As we release minor versions v1.1 and v1.2, patch versions v1.2.1 and v1.2.2, and eventually v2, we want to carefully ensure backwards compatibility.

To meet our design goals, we write with-go-sdk, with-node-sdk, and with-ruby-sdk scripts:

.
├── ...
└── bin
    ├── with-go-sdk
    ├── with-node-sdk
    └── with-ruby-sdk

We use these scripts to run processes using a given version of our SDKs:

with-go-sdk [version] [command]
with-node-sdk [version] [command]
with-ruby-sdk [version] [command]

The version can be a released version to a registry such as NPM or Rubygems or a special value monorepo to use the current $ORG source code.

For example:

with-ruby-sdk 1.0 ruby -e "require 'org-sdk'; puts OrgSDK::VERSION"

We update the Testfile at the top of the file hierarchy to test supported releases and the current source code (pre-release) on every pull request:

$ cat $ORG/Testfile
gohead: with-serverd with-go-sdk monorepo go test -cover ./...
gov1: with-serverd with-go-sdk 1.5 go test -cover ./...
gov2: with-serverd with-go-sdk 2 go test -cover ./...
# ... etc.
rubyv2: with-serverd with-ruby-sdk 2 $ORG/sdk/ruby/test.sh

The SDK scripts are composable with the with-serverd script.

In addition to running on CI, they are useful for quickly testing bug reports from customers on a particular version, and hopefully providing a great customer experience for them.

Deploy

We'll deploy mirrorbot, serverd, and testbot to Heroku, which expects a Procfile manifest for each program:

.
├── ...
├── cmd
│   ├── mirrorbot
│   │   ├── Procfile
│   │   └── main.go
│   ├── serverd
│   │   ├── Procfile
│   │   └── main.go
│   └── testbot
│       ├── Procfile
│       └── main.go

Heroku uses a stack of "buildpacks" to set up its build system.

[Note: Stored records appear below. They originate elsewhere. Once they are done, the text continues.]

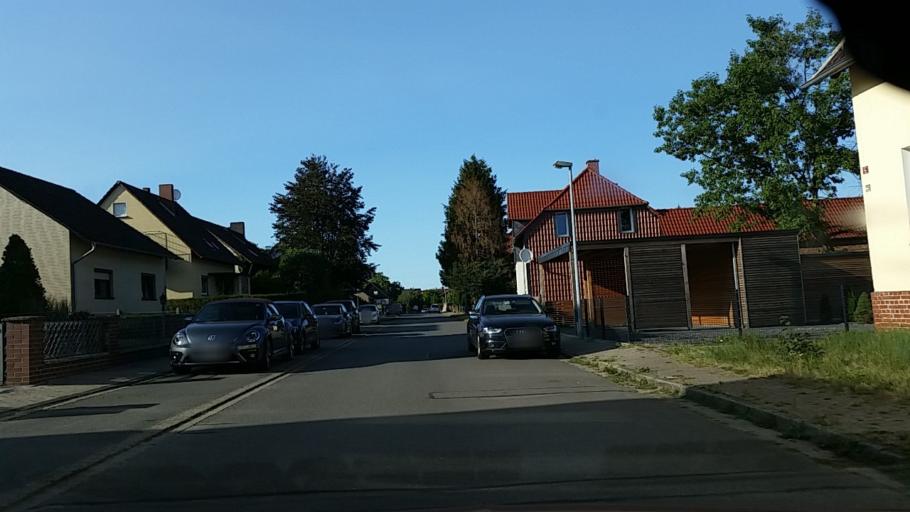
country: DE
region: Lower Saxony
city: Lehre
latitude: 52.3941
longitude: 10.6926
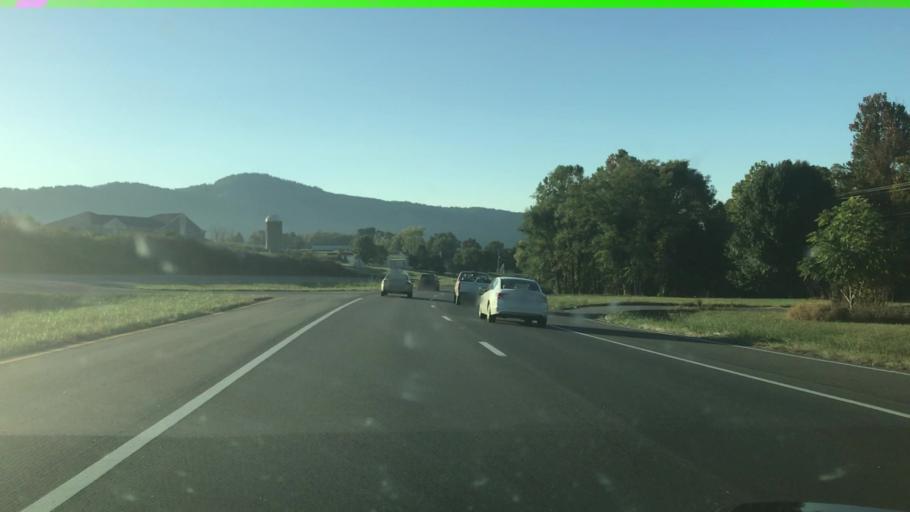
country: US
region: Virginia
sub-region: Botetourt County
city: Laymantown
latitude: 37.3409
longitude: -79.8765
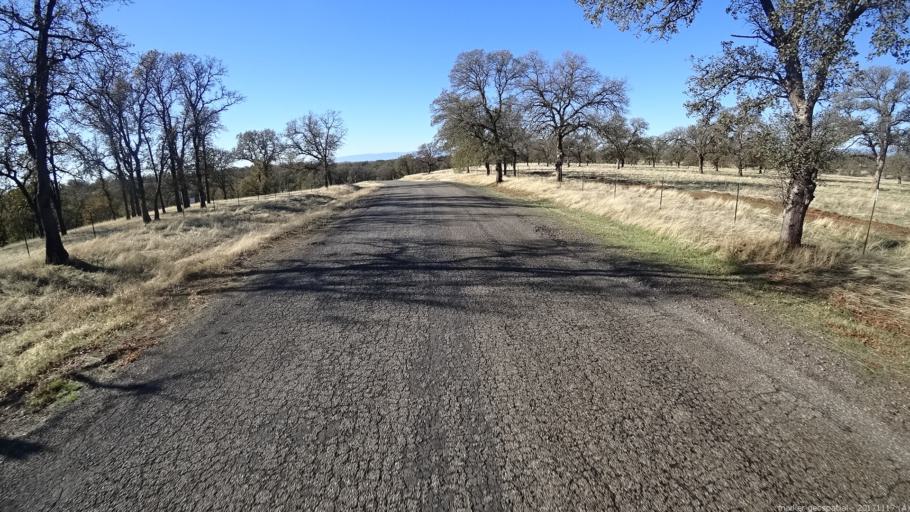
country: US
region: California
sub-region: Shasta County
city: Cottonwood
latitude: 40.4240
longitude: -122.1866
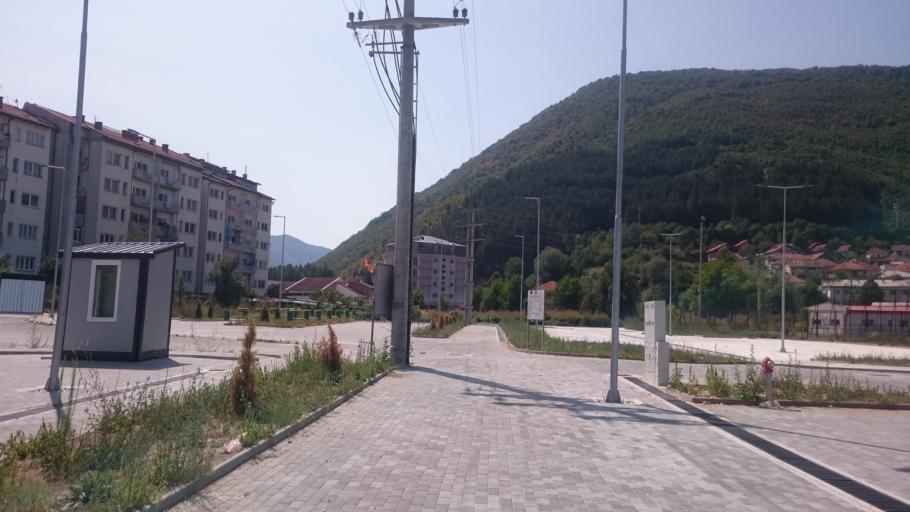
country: MK
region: Makedonski Brod
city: Makedonski Brod
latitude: 41.5087
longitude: 21.2198
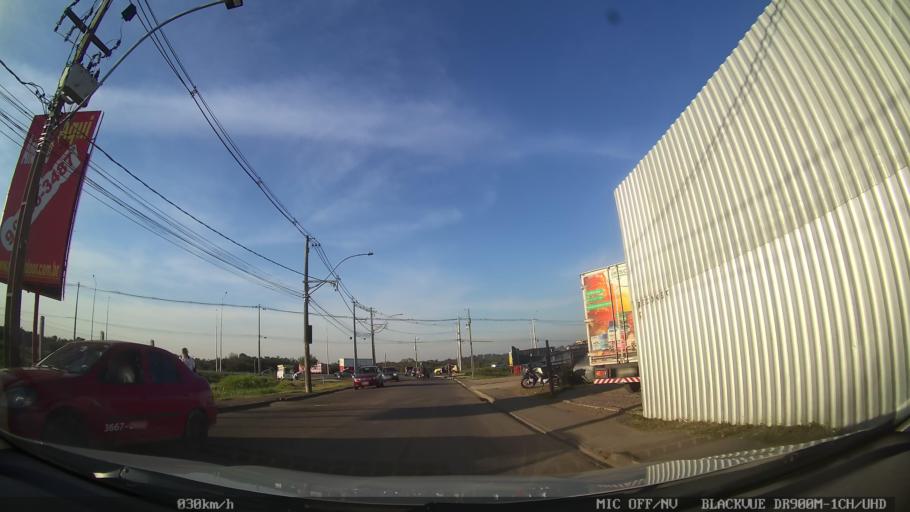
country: BR
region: Parana
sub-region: Pinhais
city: Pinhais
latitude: -25.4462
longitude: -49.1397
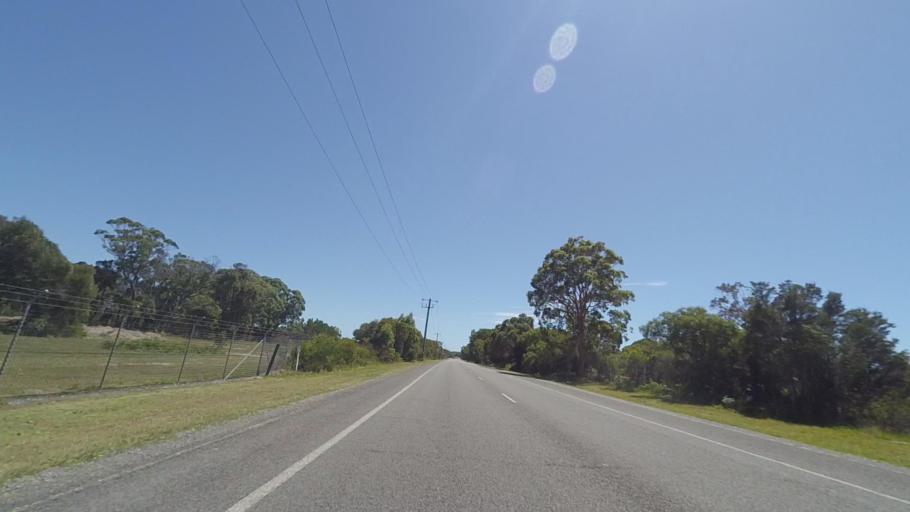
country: AU
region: New South Wales
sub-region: Port Stephens Shire
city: Medowie
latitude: -32.7911
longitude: 151.8540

We use a "monorepo" buildpack first in the stack, which uses an APP_BASE=subdir config variable to tell Heroku where to find the Procfile program.

heroku buildpacks:add -a <app> https://github.com/lstoll/heroku-buildpack-monorepo
heroku config:set APP_BASE=cmd/serverd -a <app>

We use the Go buildpack second in the stack, which will install our Go program as a binary in bin/program.

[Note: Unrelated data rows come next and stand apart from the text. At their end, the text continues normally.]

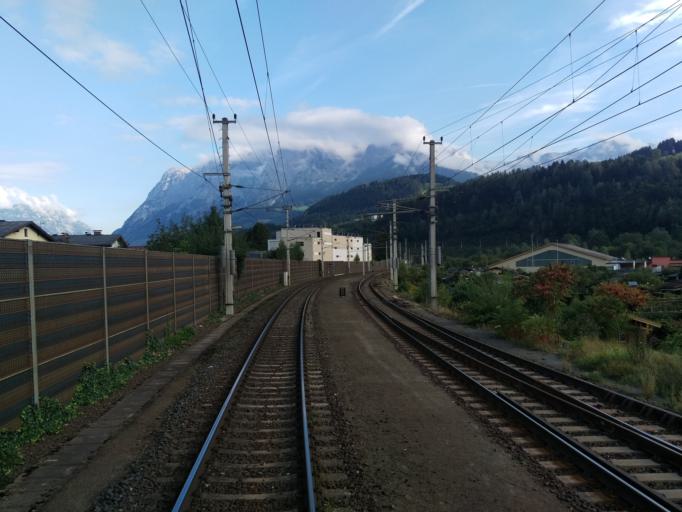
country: AT
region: Salzburg
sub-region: Politischer Bezirk Sankt Johann im Pongau
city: Bischofshofen
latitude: 47.4230
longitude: 13.2196
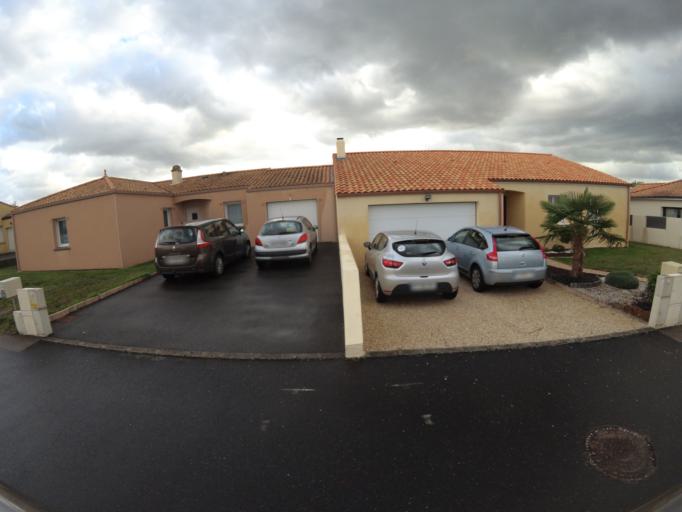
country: FR
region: Pays de la Loire
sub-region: Departement de la Loire-Atlantique
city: Saint-Hilaire-de-Clisson
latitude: 47.0650
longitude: -1.3120
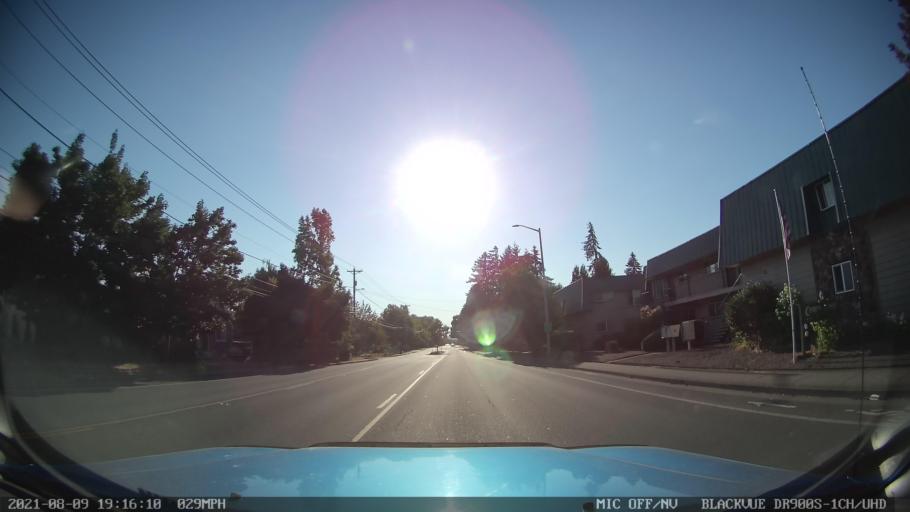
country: US
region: Oregon
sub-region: Marion County
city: Four Corners
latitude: 44.9399
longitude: -122.9936
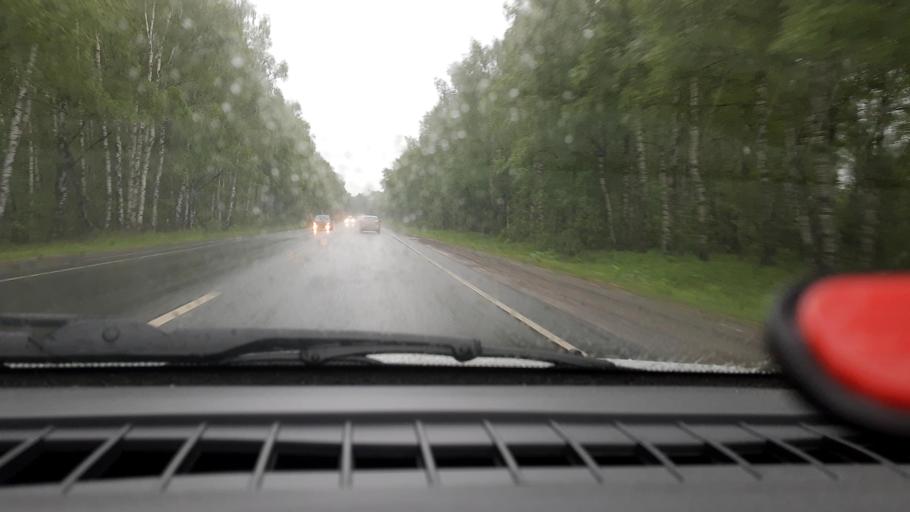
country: RU
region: Nizjnij Novgorod
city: Linda
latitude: 56.5528
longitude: 44.0222
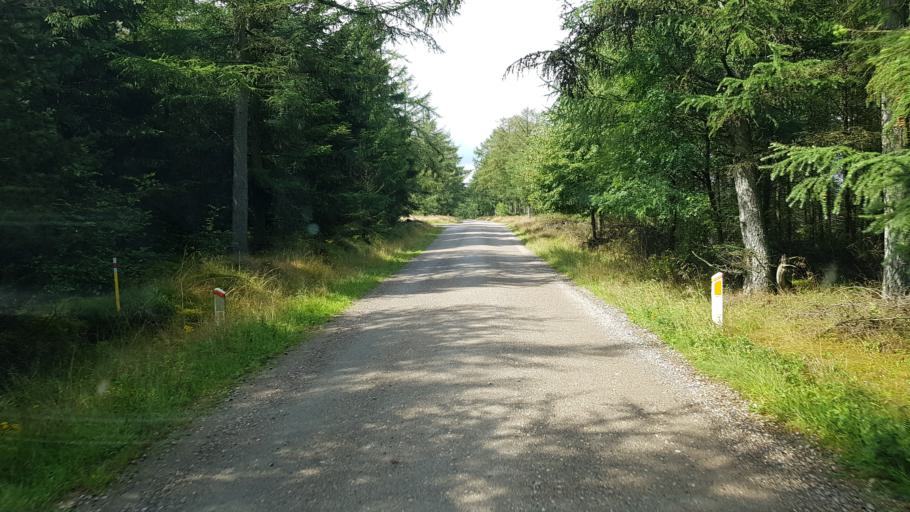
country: DK
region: South Denmark
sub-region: Vejen Kommune
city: Holsted
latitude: 55.5947
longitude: 8.9078
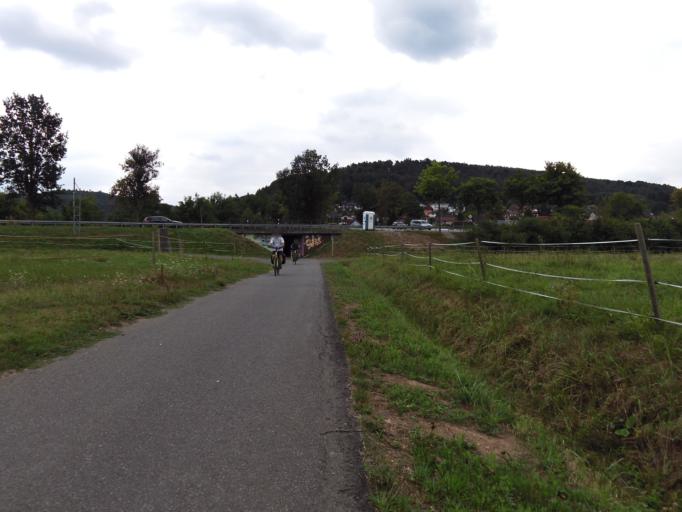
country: DE
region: Hesse
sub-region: Regierungsbezirk Darmstadt
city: Lutzelbach
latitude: 49.8159
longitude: 9.0442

heroku buildpacks:add -a <app> heroku/go

Our Procfile contains, for example:

web: bin/mirrorbot

Conclusion

Working in a monorepo can encourage a feeling of "tight integration", where service boundaries are well-defined and less likely to be mocked out. Some tasks are a particular pleasure, such as searching across projects for callsites of a function or RPC.

For other tasks, it can help to write custom tools. Writing those custom tools offers an opportunity to design an ideal experience for the engineering team.

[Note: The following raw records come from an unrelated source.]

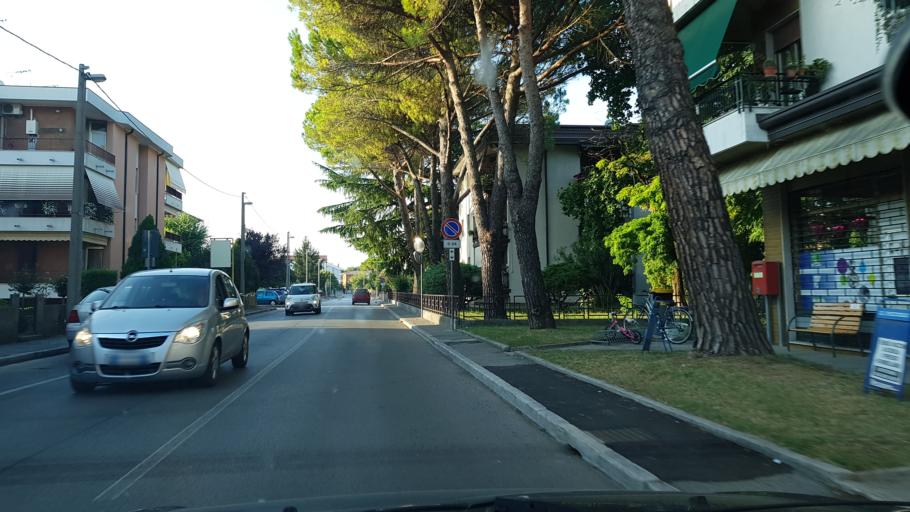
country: IT
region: Friuli Venezia Giulia
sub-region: Provincia di Gorizia
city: Staranzano
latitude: 45.7991
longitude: 13.5066
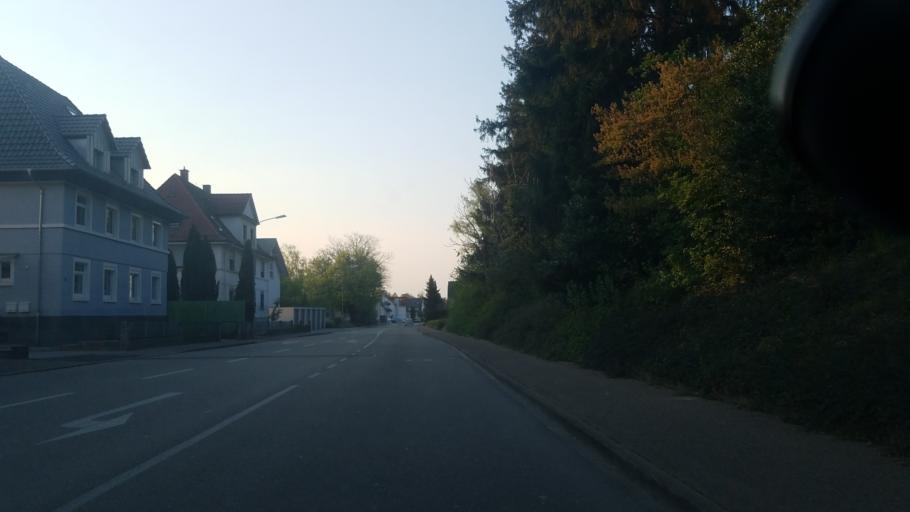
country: DE
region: Baden-Wuerttemberg
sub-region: Freiburg Region
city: Achern
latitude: 48.6326
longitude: 8.0743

The final directory structure looks like this:

.
├── .mirrorbot.yml
├── .prettierrc.yml
├── .rubocop.yml
├── .tool-versions
├── README.md
├── Testfile
├── bin
│   ├── setup-go
│   ├── setup-node
│   ├── setup-postgres
│   ├── setup-ruby
│   ├── with-go-sdk
│   ├── with-node-sdk
│   ├── with-ruby-sdk
│   └── with-serverd
├── cmd
│   ├── mirrorbot
│   │   ├── Procfile
│   │   ├── Testfile
│   │   ├── main.go
│   │   └── setup.sh
│   ├── serverd
│   │   ├── Procfile
│   │   └── main.go
│   └── testbot
│       ├── Procfile
│       └── main.go
├── dashboard
│   ├── Testfile
│   └── setup.sh
├── sdk
│   ├── go
│   │   └── setup.sh
│   ├── node
│   │   ├── Testfile
│   │   └── setup.sh
│   └── ruby
│       ├── Testfile
│       └── setup.sh
├── server
│   ├── Testfile
│   ├── http_handler.go
│   └── setup.sh
└── testbot
    ├── Testfile
    ├── farmer
    │   └── main.go
    ├── setup.sh
    └── worker
        └── main.go